LET THEM ALL TALK: drummer Pete Thomas, a pleasant, sharp featured Englishman, is leaning against a mirror, thinking about the show. "I threw a bit of funk in during 'New Lace Sleeves'; I saw Bowie, and stole a few things from his drummer — what's his name, Tony Thompson? Anyway, I thought, 'Oh, that'll sound nice in the middle of `New Lace Sleeves.'" He is lightly tanned from a holiday in Maryland ("It just worked out that way."). He is good humored about the four horns that blast behind him: "How do you think it feels?!" he laughs. "Sometimes they are a bit off key, and I want to stop and say, 'Hey guys...'" Pete Thomas is also good humored about Steve Nieve, who is asking everyone if they "want to smoke some pot"; a refusal gets you accused of being a spy from CBS. Bruce Thomas, the Attractions bassist (no relation to Pete Thomas, the Attractions drummer) is a blond, conservative looking fellow who spends the evening talking to fans saying extraordinary things like: "Yes, trombonist Jim Patterson does the horn arrangements and then we fiddle with them."
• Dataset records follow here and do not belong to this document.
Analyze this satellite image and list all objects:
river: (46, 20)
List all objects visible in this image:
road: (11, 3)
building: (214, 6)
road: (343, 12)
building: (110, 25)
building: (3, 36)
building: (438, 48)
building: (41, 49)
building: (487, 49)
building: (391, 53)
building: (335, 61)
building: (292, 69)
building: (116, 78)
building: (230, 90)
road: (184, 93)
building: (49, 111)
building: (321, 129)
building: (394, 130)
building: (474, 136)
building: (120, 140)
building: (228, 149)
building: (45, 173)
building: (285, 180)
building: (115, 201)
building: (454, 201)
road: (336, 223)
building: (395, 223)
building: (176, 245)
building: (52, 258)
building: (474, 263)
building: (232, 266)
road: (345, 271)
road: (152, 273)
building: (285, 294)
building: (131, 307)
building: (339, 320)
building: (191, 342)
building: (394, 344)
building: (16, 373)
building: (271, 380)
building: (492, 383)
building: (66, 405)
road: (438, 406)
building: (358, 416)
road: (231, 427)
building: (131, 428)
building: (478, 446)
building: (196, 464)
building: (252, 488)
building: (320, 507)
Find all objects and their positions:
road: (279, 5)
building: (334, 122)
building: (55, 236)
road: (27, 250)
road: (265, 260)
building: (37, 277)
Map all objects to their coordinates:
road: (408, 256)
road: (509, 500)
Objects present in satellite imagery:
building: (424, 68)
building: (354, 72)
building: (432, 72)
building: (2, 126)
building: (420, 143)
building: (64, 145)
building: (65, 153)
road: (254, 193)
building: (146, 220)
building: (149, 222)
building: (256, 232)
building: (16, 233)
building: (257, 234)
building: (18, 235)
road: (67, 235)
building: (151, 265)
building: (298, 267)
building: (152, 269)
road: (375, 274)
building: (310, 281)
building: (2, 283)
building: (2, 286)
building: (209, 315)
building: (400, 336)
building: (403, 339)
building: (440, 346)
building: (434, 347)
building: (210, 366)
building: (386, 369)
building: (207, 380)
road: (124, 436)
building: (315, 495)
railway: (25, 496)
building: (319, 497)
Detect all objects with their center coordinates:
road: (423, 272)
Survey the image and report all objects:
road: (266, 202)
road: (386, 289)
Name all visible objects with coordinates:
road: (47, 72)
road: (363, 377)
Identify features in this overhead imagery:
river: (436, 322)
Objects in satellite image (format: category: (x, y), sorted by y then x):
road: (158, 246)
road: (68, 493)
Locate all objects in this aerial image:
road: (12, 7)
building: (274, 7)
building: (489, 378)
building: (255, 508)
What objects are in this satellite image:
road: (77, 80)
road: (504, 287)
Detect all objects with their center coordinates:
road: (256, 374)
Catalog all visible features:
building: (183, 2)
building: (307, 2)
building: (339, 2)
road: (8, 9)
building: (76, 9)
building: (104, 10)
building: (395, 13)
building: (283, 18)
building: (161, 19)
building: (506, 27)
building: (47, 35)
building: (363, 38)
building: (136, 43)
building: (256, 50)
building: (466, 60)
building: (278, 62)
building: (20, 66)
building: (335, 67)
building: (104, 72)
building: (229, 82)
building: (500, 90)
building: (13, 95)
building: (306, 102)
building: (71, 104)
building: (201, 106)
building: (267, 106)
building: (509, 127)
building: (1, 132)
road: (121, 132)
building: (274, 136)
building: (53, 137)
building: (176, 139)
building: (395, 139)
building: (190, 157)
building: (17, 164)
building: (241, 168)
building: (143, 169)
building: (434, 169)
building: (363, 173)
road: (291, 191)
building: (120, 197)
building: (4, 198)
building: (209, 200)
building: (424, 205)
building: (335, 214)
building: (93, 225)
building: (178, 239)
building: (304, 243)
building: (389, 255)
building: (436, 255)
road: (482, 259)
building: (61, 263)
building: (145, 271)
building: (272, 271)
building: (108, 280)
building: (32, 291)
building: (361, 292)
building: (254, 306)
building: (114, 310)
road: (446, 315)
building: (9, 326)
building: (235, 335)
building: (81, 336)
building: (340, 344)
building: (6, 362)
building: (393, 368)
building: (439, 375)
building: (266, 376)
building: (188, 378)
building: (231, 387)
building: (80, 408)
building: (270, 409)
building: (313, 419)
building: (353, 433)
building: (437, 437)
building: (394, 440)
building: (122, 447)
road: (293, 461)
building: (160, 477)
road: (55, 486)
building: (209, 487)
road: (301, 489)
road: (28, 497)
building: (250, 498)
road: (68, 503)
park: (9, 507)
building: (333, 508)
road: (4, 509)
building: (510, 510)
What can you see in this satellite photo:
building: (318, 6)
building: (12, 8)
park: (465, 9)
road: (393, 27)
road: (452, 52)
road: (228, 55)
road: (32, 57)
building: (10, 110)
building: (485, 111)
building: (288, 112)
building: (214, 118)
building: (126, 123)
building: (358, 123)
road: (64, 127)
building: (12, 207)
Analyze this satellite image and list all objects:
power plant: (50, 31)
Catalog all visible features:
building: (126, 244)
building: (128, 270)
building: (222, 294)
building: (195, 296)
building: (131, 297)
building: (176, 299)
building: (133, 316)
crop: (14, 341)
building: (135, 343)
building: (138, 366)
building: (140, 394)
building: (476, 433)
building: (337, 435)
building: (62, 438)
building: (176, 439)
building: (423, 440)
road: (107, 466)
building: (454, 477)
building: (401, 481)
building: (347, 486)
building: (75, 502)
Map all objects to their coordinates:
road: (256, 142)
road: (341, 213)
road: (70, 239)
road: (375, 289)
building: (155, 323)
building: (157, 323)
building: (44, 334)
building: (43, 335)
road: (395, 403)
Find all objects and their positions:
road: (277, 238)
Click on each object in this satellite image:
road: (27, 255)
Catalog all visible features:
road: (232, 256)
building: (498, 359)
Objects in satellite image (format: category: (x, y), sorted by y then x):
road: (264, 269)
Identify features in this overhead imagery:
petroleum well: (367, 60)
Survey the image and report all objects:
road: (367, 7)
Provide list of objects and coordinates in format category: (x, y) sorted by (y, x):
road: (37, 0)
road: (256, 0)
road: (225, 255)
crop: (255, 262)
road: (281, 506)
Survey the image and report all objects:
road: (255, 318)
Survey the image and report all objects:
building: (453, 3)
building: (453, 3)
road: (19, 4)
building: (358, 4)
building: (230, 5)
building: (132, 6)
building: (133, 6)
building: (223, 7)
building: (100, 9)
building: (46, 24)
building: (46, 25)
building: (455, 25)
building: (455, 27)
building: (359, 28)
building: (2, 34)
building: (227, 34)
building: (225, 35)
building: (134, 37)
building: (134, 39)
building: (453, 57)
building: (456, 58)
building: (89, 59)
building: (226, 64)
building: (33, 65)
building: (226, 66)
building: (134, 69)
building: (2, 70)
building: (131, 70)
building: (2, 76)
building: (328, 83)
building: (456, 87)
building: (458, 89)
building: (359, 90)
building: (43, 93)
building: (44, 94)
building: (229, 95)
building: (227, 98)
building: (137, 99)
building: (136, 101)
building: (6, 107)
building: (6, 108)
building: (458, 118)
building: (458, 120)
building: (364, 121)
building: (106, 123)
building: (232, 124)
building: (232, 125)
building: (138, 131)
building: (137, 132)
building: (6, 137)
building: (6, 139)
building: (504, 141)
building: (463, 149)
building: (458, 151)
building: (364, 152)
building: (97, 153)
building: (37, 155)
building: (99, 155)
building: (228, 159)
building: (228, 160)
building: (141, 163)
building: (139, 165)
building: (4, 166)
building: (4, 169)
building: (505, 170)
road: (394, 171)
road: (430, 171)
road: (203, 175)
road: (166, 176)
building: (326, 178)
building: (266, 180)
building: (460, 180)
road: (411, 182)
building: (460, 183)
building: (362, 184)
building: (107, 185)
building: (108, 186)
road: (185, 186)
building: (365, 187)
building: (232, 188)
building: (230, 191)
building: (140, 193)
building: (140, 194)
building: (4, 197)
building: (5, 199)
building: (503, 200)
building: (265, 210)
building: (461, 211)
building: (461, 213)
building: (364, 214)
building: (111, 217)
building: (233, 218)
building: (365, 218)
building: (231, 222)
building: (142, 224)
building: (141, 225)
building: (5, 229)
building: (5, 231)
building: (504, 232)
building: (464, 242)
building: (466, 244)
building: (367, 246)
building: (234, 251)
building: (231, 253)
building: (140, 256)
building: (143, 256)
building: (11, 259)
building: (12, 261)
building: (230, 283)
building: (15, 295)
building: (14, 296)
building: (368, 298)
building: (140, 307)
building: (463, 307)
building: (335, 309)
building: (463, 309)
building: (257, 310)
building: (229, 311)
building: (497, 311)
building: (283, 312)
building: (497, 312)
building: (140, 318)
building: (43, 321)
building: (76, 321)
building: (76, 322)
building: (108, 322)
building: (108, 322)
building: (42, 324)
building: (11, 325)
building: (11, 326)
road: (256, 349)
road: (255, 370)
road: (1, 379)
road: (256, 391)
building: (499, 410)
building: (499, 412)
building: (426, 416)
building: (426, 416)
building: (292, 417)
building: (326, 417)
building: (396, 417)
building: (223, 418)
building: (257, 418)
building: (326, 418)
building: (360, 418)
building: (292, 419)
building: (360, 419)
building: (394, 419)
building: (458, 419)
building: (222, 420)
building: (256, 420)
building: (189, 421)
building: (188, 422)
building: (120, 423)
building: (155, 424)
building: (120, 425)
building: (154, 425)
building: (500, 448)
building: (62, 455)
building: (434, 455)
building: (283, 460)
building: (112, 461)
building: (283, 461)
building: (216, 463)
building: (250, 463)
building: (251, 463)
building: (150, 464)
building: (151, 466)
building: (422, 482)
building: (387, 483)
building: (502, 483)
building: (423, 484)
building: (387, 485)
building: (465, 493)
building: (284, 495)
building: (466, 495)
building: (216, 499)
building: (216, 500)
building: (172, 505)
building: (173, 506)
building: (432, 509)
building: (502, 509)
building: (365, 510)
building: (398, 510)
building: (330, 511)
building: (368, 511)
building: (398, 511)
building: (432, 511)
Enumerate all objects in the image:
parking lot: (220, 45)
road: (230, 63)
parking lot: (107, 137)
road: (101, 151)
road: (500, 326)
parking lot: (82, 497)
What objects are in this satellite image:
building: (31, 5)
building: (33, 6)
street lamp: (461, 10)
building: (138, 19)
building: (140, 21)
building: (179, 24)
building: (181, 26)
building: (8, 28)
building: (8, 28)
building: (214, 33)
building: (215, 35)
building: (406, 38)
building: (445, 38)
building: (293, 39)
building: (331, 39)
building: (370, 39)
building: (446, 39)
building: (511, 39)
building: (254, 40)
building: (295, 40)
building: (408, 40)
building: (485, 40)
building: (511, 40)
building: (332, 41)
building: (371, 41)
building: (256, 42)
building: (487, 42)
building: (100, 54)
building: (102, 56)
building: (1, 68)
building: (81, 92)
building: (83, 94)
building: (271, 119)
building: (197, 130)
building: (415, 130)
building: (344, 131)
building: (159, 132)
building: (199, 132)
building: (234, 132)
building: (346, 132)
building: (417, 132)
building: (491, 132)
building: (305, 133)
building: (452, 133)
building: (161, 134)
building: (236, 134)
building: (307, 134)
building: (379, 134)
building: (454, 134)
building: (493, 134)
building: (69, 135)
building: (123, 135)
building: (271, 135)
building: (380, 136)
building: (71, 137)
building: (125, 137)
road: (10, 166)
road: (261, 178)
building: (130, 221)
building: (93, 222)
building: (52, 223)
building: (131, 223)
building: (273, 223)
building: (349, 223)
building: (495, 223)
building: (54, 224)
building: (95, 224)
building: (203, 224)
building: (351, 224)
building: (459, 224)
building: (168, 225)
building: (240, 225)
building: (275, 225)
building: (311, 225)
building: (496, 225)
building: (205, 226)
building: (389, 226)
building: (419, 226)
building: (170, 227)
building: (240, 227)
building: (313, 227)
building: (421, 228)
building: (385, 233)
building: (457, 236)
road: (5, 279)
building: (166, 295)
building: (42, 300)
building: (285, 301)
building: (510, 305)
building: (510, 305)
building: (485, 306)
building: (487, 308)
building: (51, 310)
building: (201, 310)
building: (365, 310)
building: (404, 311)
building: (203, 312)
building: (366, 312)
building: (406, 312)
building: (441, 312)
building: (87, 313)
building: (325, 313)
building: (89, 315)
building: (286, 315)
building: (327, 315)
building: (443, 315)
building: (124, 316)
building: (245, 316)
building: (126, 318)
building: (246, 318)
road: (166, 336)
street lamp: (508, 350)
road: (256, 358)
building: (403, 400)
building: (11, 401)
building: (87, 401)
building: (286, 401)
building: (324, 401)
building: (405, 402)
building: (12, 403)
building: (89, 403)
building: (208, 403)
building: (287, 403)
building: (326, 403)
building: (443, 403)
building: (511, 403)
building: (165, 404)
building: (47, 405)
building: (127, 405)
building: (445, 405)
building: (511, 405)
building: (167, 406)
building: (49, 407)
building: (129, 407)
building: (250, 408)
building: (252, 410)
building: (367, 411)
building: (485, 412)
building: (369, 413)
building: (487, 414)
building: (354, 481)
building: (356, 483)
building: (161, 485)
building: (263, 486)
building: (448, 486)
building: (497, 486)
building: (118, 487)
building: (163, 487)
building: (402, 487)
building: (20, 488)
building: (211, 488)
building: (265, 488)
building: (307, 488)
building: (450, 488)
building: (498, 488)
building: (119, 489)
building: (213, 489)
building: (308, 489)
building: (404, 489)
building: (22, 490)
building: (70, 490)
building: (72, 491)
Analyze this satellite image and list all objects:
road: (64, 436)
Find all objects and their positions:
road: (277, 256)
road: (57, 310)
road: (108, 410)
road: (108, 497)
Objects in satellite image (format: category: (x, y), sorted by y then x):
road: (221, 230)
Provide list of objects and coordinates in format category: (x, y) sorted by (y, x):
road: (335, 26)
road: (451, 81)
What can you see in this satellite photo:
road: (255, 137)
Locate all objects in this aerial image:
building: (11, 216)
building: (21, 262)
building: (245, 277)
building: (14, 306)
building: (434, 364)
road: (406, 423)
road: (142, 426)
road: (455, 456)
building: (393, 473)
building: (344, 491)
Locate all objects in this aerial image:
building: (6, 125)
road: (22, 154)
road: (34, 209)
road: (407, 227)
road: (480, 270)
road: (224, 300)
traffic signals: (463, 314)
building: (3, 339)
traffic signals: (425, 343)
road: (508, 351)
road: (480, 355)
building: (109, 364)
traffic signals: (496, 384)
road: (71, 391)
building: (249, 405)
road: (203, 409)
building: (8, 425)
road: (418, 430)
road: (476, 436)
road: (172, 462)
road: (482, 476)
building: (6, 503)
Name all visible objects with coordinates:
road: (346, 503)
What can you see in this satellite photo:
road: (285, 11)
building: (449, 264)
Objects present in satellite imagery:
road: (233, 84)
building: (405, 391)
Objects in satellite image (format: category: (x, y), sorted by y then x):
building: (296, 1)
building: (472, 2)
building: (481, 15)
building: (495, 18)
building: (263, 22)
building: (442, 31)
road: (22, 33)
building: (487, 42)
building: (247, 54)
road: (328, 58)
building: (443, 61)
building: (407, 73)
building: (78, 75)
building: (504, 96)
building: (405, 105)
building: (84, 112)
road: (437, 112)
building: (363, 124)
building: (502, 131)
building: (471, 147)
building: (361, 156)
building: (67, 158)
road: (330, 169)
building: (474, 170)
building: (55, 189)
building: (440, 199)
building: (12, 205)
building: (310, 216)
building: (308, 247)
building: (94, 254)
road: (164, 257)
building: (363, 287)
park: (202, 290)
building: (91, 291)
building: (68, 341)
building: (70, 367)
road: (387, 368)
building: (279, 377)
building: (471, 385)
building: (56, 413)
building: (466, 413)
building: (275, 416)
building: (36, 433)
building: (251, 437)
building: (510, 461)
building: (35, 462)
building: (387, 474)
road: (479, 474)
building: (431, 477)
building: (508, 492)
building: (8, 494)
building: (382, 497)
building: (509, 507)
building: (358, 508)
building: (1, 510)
ONE SHAMEFUL ACT: "If you want to talk," Steve Nieve says slyly, "we can go back to my hotel room." Asked about his new solo album Keyboard Jungle, he is mute: "Are you from RCA?"
CHARM SCHOOL: Elvis tugs at his baggy trousers, hikes up his belt, and signs a few autographs. His manner is shy and self-effacing. Last week he was in New York filming a television show called Swing It Again; he and Tony Bennett crooned "Lil Darling" and "It Don't Mean A Thing If It Ain't Got That Swing" barely accompanied by Count Basie's Big Band. Chuckles Elvis: "It was weird; I was nervous, and my voice sounded scratchy."
HUMAN SACRIFICE: Steve Nieve is reading something by a guy named Bob called The Book of the SubGenius. "Can you tell this to CBS? It is a quote from page 134 by Goebbels: 'My kind of execution is fun.'" In a last ditch effort, he asks "Do you want to come back to my hotel room and check it?"
THE GREATEST THING: a composed crowd files out of the arena, into the open air. There is muffled talk about a stabbing; no one knows the details. "Elvis Is King" someone yells; there is dispirited applause.